__Problems__
(a) In the chapter on selling, when is a sale a success for the prospect?
(b) Print the chapter on selling from "Contract language is" up to and including "of one another.", without changing a word.

[Start Selected text]

Chapter 28 - What Guarantees Can You Give Me?
Selling is the business of making promises to people that they will receive benefits at some point in the future. From the perspective of the salesman, a sale is a success when the prospect pays the bill. For the prospect, it is a success when their needs are met.
When making a decision to enter into a contract with a company, a prospect must consider not only the degree to which the outcome would benefit him, but also the probability that the product or service will actually deliver the benefit promised, as well as the probability that the product or service will be delivered at all.
In product selling, it's generally understood that the buyer is getting a physical item - the thing in the box, and by giving them ownership of the thing, the seller has completed his obligation. (EN: a bit of an exaggeration, as customers can return products, and a bit short-sighted, as customers who done the item to be unsatisfactory will not likely buy a second time.)
In services selling, the service is not as simple as a thing-in-a-box but is a written description, in the contract, of activities to be performed and outcomes to be achieved by the service provider. As a legal document, the contract obligates the seller to provide a service, and the buyer is obligated to pay when the terms of the contract are met.
Contract language is often written by attorneys, whose interest is in crafting language that very specifically defines what is to be done, such that it is legally defensible. They detest ambiguity, but at the same time their attempt to be specific often leads to a document that is entirely incomprehensible to the layman.
And while there are instances in which the verbiage of a contract is crafted to the advantage of one party over another, using convoluted verbiage to disguise the fact that they aren't going to do what may have been verbally indicated, the general intent is to be clear - but that takes a great deal of effort to ensure that both parties get what they expect of one another.
Consider the difficulty in getting two people to agree on the precise state of an office that has been "cleaned" and the disagreement that can arise over whether the job has been done properly, particularly with a fastidious client who will refuse to pay until the work is done to his satisfaction - hence the amount of description that is necessary for both parties to feel happy with the agreement.
(EN: I have the sense that the need for granularity is often overblown and entirely unnecessary. In B2B sales, likely so, though I've been in situations where the time spent negotiating a contract cost more than the value of the contract itself. It's likely the author's experience dealing with customers and selling a service that's only vaguely connected with its benefit have made him a bit sensitive to this issue.)

[End Selected text]
[Start Data extract]

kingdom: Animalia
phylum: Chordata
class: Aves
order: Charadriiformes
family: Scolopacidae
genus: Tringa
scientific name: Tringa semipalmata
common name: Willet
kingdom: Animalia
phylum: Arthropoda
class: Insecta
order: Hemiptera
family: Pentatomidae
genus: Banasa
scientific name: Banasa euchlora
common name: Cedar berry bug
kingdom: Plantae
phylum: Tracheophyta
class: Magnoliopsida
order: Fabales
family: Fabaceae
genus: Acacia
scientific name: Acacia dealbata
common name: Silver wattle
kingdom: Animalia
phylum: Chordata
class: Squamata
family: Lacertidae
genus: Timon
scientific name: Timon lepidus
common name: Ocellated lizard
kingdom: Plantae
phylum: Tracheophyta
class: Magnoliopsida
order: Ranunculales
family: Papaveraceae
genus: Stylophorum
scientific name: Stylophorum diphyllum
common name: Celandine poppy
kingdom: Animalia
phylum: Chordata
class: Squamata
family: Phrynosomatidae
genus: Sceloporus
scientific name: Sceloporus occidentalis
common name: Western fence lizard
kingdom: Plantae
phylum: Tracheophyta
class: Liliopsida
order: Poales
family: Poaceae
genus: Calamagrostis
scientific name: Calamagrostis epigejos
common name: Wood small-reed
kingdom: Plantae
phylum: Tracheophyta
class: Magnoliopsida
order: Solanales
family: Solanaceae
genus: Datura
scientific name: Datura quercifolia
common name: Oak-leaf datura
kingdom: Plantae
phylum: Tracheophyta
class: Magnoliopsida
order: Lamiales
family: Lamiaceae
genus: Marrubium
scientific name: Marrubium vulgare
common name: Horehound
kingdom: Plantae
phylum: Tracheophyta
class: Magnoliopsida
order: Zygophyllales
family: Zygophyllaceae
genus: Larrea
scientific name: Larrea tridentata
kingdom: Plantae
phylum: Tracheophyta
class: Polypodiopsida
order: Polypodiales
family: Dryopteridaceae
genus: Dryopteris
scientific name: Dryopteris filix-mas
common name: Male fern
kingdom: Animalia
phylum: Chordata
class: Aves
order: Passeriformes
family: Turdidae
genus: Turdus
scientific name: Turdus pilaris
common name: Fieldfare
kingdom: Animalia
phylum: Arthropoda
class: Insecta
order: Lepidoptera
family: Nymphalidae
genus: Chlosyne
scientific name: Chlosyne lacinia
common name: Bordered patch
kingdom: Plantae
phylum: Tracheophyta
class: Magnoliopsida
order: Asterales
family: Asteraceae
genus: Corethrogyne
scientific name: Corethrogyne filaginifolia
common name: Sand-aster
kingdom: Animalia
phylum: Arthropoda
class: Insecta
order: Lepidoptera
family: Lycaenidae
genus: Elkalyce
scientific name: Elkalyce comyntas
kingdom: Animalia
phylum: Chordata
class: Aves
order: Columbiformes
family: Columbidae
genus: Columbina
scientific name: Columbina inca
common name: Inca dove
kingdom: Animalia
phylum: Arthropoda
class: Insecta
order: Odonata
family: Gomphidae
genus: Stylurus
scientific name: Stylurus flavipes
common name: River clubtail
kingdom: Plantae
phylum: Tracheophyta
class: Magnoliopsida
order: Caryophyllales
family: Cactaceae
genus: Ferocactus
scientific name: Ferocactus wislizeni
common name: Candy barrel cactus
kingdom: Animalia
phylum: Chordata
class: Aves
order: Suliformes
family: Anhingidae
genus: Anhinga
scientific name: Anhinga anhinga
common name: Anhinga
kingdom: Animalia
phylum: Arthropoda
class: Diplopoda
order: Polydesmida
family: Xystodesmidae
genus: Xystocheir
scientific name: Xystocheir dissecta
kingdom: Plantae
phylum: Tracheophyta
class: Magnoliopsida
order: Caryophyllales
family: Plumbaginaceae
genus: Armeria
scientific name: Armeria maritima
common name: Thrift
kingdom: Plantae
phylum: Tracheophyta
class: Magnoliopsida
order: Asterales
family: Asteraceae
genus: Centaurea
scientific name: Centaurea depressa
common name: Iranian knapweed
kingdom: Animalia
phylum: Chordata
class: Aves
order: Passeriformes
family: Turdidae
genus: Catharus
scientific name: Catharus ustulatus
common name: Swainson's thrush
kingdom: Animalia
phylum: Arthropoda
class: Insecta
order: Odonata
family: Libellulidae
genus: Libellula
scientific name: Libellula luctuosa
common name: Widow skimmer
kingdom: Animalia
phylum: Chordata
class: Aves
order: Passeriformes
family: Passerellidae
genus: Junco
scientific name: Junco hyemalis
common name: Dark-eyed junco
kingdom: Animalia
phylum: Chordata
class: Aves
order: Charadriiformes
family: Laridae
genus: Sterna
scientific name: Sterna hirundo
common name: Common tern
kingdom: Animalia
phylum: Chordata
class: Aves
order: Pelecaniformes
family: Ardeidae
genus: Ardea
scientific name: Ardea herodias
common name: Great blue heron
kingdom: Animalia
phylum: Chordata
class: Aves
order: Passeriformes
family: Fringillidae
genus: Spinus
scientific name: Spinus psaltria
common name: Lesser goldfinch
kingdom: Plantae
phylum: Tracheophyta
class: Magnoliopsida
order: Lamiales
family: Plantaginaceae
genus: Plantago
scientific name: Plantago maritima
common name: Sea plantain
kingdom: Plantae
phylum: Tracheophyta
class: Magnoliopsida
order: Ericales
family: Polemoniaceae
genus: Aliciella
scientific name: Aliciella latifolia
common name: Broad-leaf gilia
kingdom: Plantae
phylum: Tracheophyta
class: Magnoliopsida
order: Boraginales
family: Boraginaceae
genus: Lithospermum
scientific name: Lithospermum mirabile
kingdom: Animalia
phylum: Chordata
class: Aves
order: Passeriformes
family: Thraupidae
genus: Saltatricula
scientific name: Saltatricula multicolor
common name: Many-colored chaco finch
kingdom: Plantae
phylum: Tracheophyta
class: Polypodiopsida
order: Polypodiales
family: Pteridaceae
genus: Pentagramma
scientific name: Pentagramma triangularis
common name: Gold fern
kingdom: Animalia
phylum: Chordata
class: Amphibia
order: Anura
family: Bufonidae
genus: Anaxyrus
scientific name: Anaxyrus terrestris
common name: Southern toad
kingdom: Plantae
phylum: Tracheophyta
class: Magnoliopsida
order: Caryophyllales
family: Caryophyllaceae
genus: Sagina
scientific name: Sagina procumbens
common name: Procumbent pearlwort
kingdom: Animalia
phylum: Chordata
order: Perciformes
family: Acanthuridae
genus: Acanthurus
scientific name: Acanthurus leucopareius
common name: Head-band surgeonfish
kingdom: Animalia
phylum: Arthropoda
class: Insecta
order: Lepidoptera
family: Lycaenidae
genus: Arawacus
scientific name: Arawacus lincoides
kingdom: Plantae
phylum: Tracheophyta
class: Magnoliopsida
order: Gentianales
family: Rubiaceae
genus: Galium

[End Data extract]

__Responses__
(a) When the prospect's needs are met.

(b)
Contract language is often written by attorneys, whose interest is in crafting language that very specifically defines what is to be done, such that it is legally defensible. They detest ambiguity, but at the same time their attempt to be specific often leads to a document that is entirely incomprehensible to the layman.
And while there are instances in which the verbiage of a contract is crafted to the advantage of one party over another, using convoluted verbiage to disguise the fact that they aren't going to do what may have been verbally indicated, the general intent is to be clear - but that takes a great deal of effort to ensure that both parties get what they expect of one another.